Tussen leeftijd- en lotgenoten kijkend, soms kopend

Natuurlijk heb ik in de loop van de afgelopen veertig jaar dat ik in Den Haag vertoef heel wat rariteiten en soms inderdaad antiquiteiten gekocht. Mijn huis is groot. Echt wel. Maar het staat nu vol met de vreemdste meubelen, beelden, snuisterijen, étagères en trumeaux. De muren behangen met schilderijen, vaak van de Haagsche School, maar dan bekwaam bijeengepenseeld door de mindere kunstenaars uit die categorie, of kunstenaars uit die periode die nog niet op kleur, draai of compositie konden komen. Een Belgische ballentent, voor het meeste samengesteld uit stukken geleverd door een oude uitdrager uit de Korte Houtstraat die ook, maar dan onder erbarmelijker omstandigheden dan ik al schetste, onze stoffelijke vergankelijkheid moest verlaten.


Hij kende mijn smaak, had oog voor mijn interieur dat ik al had, had verstand van de inboedels die hij moest ontruimen en pikte feilloos het beste eruit. Belde mij dan. Of ik even kwam kijken, want hij barstte weer eens uit zijn opslagruimte, vooral als hij een ouwe Indiëganger had moeten ontruimen, een koloniaal uit onze Archipel van weleer, die, helemaal dood moeder ziel allenig was gestorven in een sjiek bejaardentehuis onder de Uilenbogen. De erven waren dan als de dood, dat ze nog één maand van de forse huur voor de kamerruimte zouden moeten betalen. Ze verpatsten de onverdeelde boedel voor een habbekrats. En ik kocht stukken eruit, voor weinig, van mijn uitdrager.

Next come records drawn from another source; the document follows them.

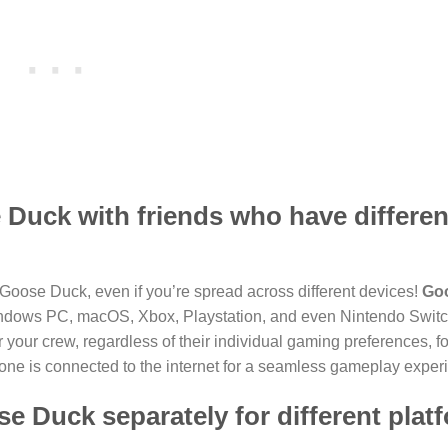
e Duck with friends who have differen
 Goose Duck, even if you’re spread across different devices!
Go
indows PC, macOS, Xbox, Playstation, and even Nintendo Switc
your crew, regardless of their individual gaming preferences, fo
ne is connected to the internet for a seamless gameplay exper
e Duck separately for different plat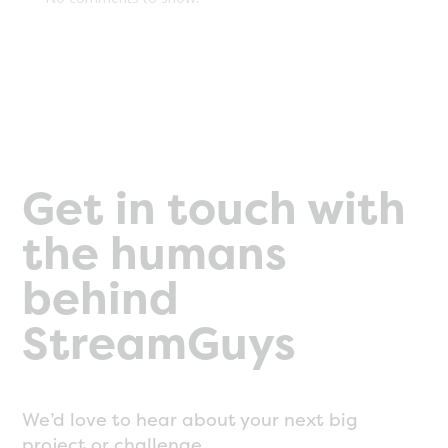
Get in touch with
the humans
behind
StreamGuys
We’d love to hear about your next big
project or challenge.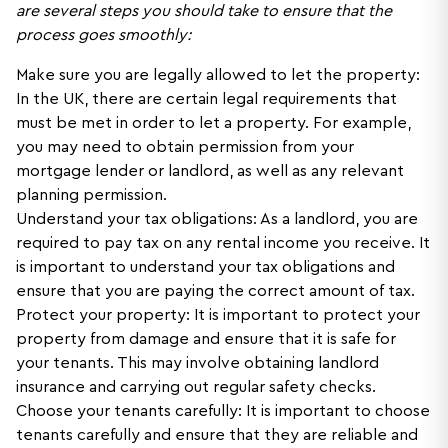
are several steps you should take to ensure that the
process goes smoothly:
Make sure you are legally allowed to let the property:
In the UK, there are certain legal requirements that
must be met in order to let a property. For example,
you may need to obtain permission from your
mortgage lender or landlord, as well as any relevant
planning permission.
Understand your tax obligations: As a landlord, you are
required to pay tax on any rental income you receive. It
is important to understand your tax obligations and
ensure that you are paying the correct amount of tax.
Protect your property: It is important to protect your
property from damage and ensure that it is safe for
your tenants. This may involve obtaining landlord
insurance and carrying out regular safety checks.
Choose your tenants carefully: It is important to choose
tenants carefully and ensure that they are reliable and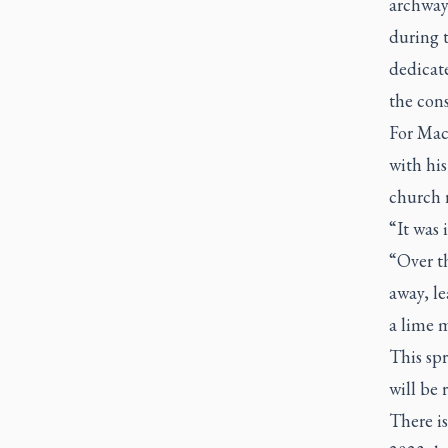
archways
during 
dedicat
the cons
For MacA
with his
church 
“It was 
“Over th
away, le
a lime m
This sp
will be 
There is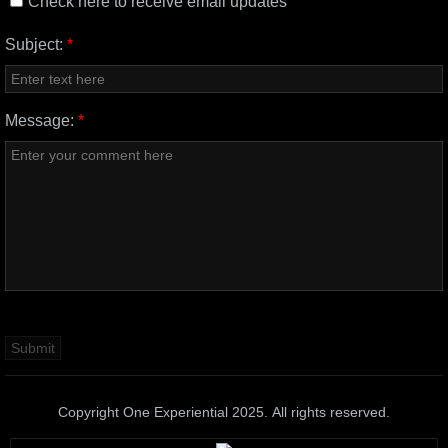
Check here to receive email updates
Subject:
*
Message:
*
Copyright One Experiential 2025. All rights reserved.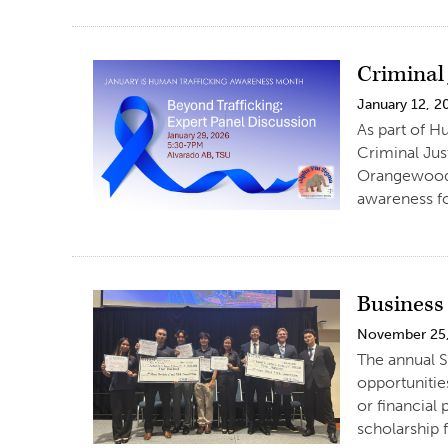
Criminal
January 12, 2
As part of H
Criminal Jus
Orangewood 
awareness fo
Business
November 25
The annual S
opportunitie
or financial
scholarship f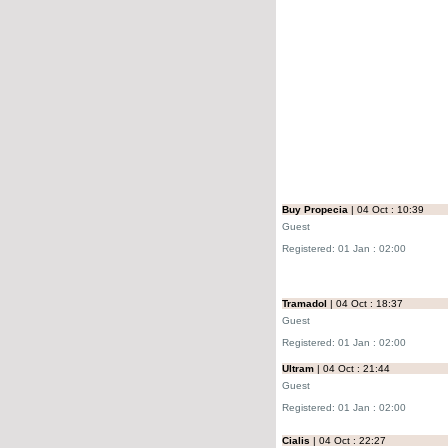
Buy Propecia
| 04 Oct : 10:39
Guest
Registered: 01 Jan : 02:00
Tramadol
| 04 Oct : 18:37
Guest
Registered: 01 Jan : 02:00
Ultram
| 04 Oct : 21:44
Guest
Registered: 01 Jan : 02:00
Cialis
| 04 Oct : 22:27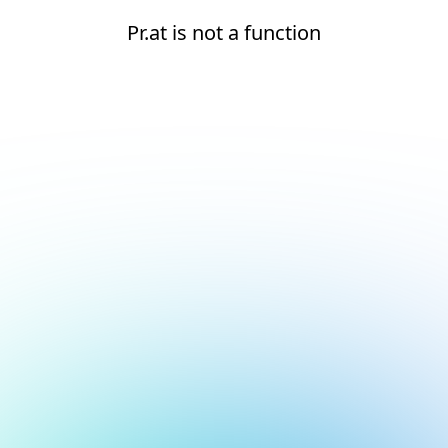
Pr.at is not a function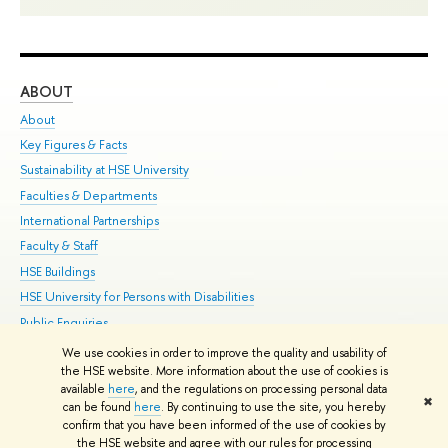
ABOUT
ST
About
Adm
Key Figures & Facts
Pr
Sustainability at HSE University
Un
Faculties & Departments
Gr
International Partnerships
Ex
Faculty & Staff
Su
HSE Buildings
Sem
HSE University for Persons with Disabilities
Bus
Public Enquiries
We use cookies in order to improve the quality and usability of
Edit
the HSE website. More information about the use of cookies is
© HSE University 1993–2026
Contacts
Copyright
Privacy Policy
Site
available
here
, and the regulations on processing personal data
✖
Map
can be found
here
. By continuing to use the site, you hereby
confirm that you have been informed of the use of cookies by
HSE Sans and HSE Slab fonts developed by the HSE Art and Design
the HSE website and agree with our rules for processing
School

Die dan met zijn vrachtwagen piepend en dóórzakkend op het chassis met kreunende veren kwam voorrijden, vergezeld door zijn oersterke zoon die het allemaal alle trappen opsleepte, ophing, in elkaar zette, vastschroefde en soms repareerde. Aanvullend kocht ik dan nog op deze antiekmarkt op het Voorhout. Omdat ik daar in de loop der tijden had ervaren dat mijn leeftijdgenoten dáár – de marktkooplui – toch nog deelden in de moraal en ethiek van de verkoper uit professie die mijn generatie van de babyboomers al lang niet meer deelde. Want neoliberaal waren en zijn die lui niet en boomers helaas wel. Want betekent dat ze makkelijker de kluit belazeren en winstbeluster zijn dan mijn tijdgenoten met wie ik eendrachtig vergrijsde en kwalen ging delen. Er zijn er nog maar weinig van die lui over.

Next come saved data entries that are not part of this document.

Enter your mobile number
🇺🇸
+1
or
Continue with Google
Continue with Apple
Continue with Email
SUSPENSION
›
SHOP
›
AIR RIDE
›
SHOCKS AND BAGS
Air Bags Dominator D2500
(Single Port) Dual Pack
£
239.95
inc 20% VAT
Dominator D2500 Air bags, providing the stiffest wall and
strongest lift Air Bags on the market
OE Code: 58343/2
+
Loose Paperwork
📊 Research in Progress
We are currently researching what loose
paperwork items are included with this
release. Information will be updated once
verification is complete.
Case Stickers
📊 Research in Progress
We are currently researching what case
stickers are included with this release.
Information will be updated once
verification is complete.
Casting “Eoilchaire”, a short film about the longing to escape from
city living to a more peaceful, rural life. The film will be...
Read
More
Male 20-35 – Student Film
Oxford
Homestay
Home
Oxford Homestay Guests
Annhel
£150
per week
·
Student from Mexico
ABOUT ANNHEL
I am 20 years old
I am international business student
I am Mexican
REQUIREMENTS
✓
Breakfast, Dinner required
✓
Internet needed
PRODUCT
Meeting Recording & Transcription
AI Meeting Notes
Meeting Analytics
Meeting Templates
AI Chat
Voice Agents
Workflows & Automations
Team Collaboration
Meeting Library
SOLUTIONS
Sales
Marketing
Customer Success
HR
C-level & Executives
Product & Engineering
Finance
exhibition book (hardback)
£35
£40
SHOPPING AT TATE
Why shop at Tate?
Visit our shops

Ik geef er een fotografie van weer, van een dezer laatsten van de Raad der Ouden. Voor hem zijn de primitieve gewoonterechtelijke regels van de Haagsche markt nog vanzelfsprekend uitgangspunt. Hij práát er nooit over. Maar als ergens een scheur of barst in zit die kunstig en vakbekwaam is weggemoffeld, dan geeft hij dat eerlijk op en aan en óók of het nog reparabel is en waar. Het is nu uitzonderlijk geworden een der zulken hier onder het geboomte te treffen. Daarom koop ik als het zomerseizoen is aangebroken het eerste bij hem. Een groter stuk. Ik hoop dat het zegen, heil en voorspoed voor mij zal betekenen in de komende maanden totdat in september de grintbaan weer vrij moet komen voor Prinsjesdag.

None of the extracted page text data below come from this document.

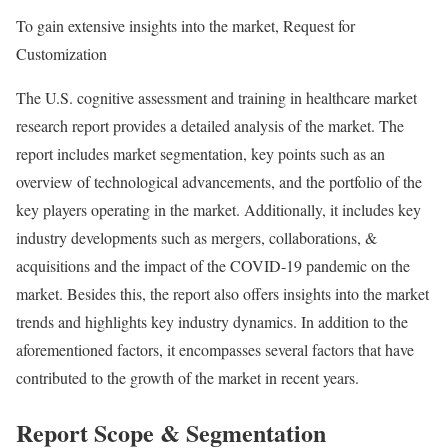
To gain extensive insights into the market, Request for
Customization
The U.S. cognitive assessment and training in healthcare market
research report provides a detailed analysis of the market. The
report includes market segmentation, key points such as an
overview of technological advancements, and the portfolio of the
key players operating in the market. Additionally, it includes key
industry developments such as mergers, collaborations, &
acquisitions and the impact of the COVID-19 pandemic on the
market. Besides this, the report also offers insights into the market
trends and highlights key industry dynamics. In addition to the
aforementioned factors, it encompasses several factors that have
contributed to the growth of the market in recent years.
Report Scope & Segmentation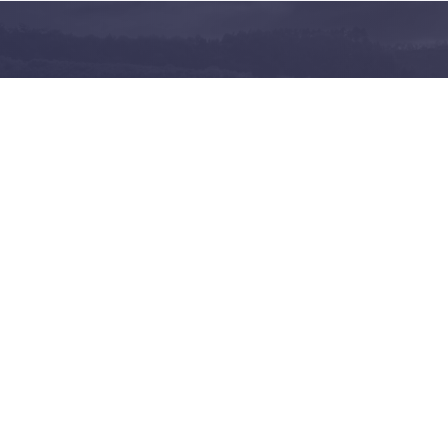
and share on the largest
 in Norway
Follow us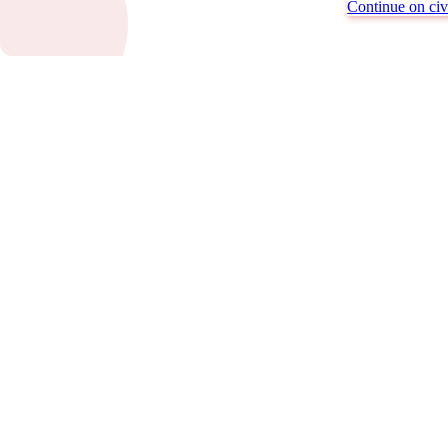
Continue on civi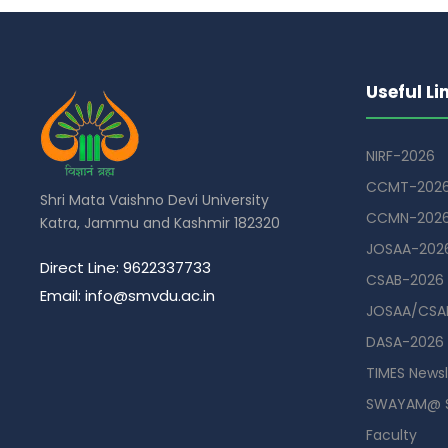
Useful Li
NIRF-2026
CCMT-202
Shri Mata Vaishno Devi University
CCMN-202
Katra, Jammu and Kashmir 182320
JOSAA-202
Direct Line: 9622337733
CSAB-2026
Email: info@smvdu.ac.in
JOSAA/CSAB
DASA-2026
TIMES Newsl
SWAYAM@ 
Faculty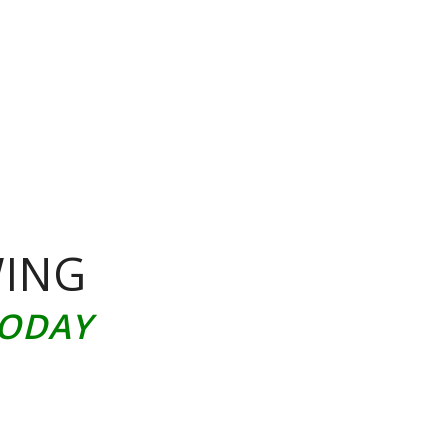
WING
TODAY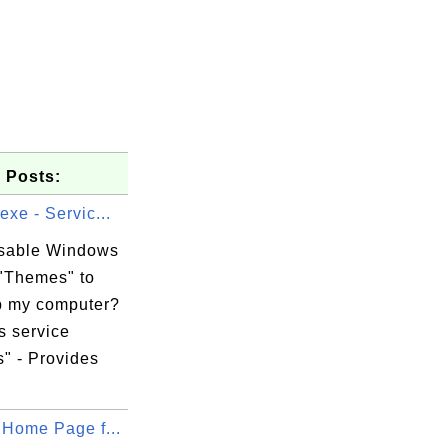
 Posts:
exe - Servic...
isable Windows
 "Themes" to
 my computer?
 service
" - Provides
 Home Page f...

Ik leid de koop plechtig in. En de wederpartij herkent de liturgie. Ook hij heft met nadruk een octaaf lager aan en deelt de specifieke details van het beoogde voorwerp mee, zorgvuldig wijzend op een  reparatie die in de loop der tijden is versmolten met het patina dat de tijden mens, dier en snuisterij of meubel pleegt te overtijgen. We stellen vast dat het druk is. Stampensdruk. En dat het allemaal toch wat is met die toestanden van tegenwoordig. En dat het vroeger anders was. Héél anders. Dat de mensen maar kopen en niet weten wat geld waard is. En dat het nog erg worden gaat. Dat we er nog van zullen staan te kijken. Hij zet de fraaie porseleinen pot separaat want hij komt het geval bij mij thuisbrengen. Zet er, adviseert hij, een aspedistra in, daar is het echt zo’n blauwe pot voor.  Heb ik die fraaie gekrulde oren wel gezien met de typische asymmetrie?  Toch nog Jugendstil, wat ik je brom. Dat kan niet in mijn fietstas geplaatst worden, óók niet met bubbeltjesplastic er om heen. Bedrijvig draaft hij naar zijn bestelautootje en plaatst de pot onder het dashbord. Mazzel. En Brooghe. Koefnoen. We weten geen van beide van het betekent, maar de zegening is daarmee volbracht. Op weg naar betere tijden.